Mimer SoftRadio – IP Network based control of two-way radios
SoftRadio lets you remote control all your radios, phones and intercom from one or many PC dispatchers. You can mix radio types and systems, you can mix local radios with Internet connected radios, you can have one dispatcher or hundreds.
With the use of SoftRadio API, developers of other dispatch solutions can integrate SoftRadio and make use of the functions within SoftRadio.
All functions for PTT, audio connection etc are available via the API. Also more advanced functions like GroupSend and CrossPatch can be built through the API.
One of the fundamental functions in SoftRadio is the use of virtual control heads for different radio types. This function is also usable through the API. For each radio type a virtual control head can be brought forward and the radios functions can be remote controlled just as if the dispatcher was sitting in front of the radio.
A list of the radios that have a Virtual Control Head in Mimer SoftRadio can be found here.
API for developers
For the use of developers we have a Windows DLL kit that will give you access to many of the functions in Mimer SoftRadio.
Each radio in the system needs a Network Interface and the operator PC needs to run the background software Mimer Connection Manager. This software handles the actual connection to each interface at the radio or other device in the system.
In the package is also a system example written in C# called Mimer SharpRadio to make it easier to get going.
The example helps the developer to test all functions and shows, in a basic way, how to build a dispatcher with all the functions. You can also borrow parts of the code for your own application.
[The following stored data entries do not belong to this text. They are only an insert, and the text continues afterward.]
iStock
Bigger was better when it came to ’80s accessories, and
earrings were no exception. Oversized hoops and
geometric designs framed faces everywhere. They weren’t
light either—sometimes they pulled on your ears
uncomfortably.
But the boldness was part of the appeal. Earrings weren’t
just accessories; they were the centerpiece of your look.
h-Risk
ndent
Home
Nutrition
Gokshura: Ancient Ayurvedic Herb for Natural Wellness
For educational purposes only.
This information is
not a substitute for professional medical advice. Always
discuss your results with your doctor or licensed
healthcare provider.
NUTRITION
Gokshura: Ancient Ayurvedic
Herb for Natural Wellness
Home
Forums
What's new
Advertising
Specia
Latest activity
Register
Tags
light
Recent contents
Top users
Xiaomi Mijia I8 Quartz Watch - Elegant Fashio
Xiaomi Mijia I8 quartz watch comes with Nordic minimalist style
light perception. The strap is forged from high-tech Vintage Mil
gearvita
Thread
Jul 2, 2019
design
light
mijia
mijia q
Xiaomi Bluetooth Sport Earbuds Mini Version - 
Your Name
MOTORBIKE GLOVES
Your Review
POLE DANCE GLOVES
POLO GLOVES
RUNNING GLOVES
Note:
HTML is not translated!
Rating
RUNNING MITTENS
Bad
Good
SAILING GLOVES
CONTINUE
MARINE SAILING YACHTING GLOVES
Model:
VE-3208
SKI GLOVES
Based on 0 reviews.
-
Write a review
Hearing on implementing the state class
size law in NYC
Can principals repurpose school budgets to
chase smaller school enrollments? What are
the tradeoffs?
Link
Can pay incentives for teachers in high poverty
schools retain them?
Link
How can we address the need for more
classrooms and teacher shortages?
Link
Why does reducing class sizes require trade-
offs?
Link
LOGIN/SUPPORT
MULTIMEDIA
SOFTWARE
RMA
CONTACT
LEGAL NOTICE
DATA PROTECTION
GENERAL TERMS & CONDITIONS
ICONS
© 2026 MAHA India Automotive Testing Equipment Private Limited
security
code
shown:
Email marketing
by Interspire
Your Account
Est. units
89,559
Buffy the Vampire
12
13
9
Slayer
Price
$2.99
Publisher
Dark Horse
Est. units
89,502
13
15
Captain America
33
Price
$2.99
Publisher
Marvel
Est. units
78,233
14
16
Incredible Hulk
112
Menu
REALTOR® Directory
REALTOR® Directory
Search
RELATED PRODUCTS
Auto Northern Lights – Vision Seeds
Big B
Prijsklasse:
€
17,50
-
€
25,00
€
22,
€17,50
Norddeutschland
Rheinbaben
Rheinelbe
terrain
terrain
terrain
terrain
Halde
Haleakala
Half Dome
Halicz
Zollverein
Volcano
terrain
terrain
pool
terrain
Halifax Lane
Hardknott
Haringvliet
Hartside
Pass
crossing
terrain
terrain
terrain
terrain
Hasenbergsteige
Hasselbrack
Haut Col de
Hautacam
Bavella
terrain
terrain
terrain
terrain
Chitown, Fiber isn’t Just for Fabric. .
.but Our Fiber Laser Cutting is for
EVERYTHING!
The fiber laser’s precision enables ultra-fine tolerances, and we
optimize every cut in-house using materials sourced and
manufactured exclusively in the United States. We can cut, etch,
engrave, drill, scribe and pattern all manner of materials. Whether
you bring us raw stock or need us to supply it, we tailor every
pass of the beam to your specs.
In a message log the developer can follow each step of the messages back and forth in the system.
The message log for developers
Mimer SharpRadio – your test environment
Connection to the radios
Each radio is connected to an interface box called Network Interface. The box interfaces to the radios audio path and to its PTT and when available to the radio’s control port.
On the other side of the interface is a standard network port that can be connected to a LAN, WAN or to the Internet.
There are also other types of interfaces for connection to phones, intercoms, PA’s etc.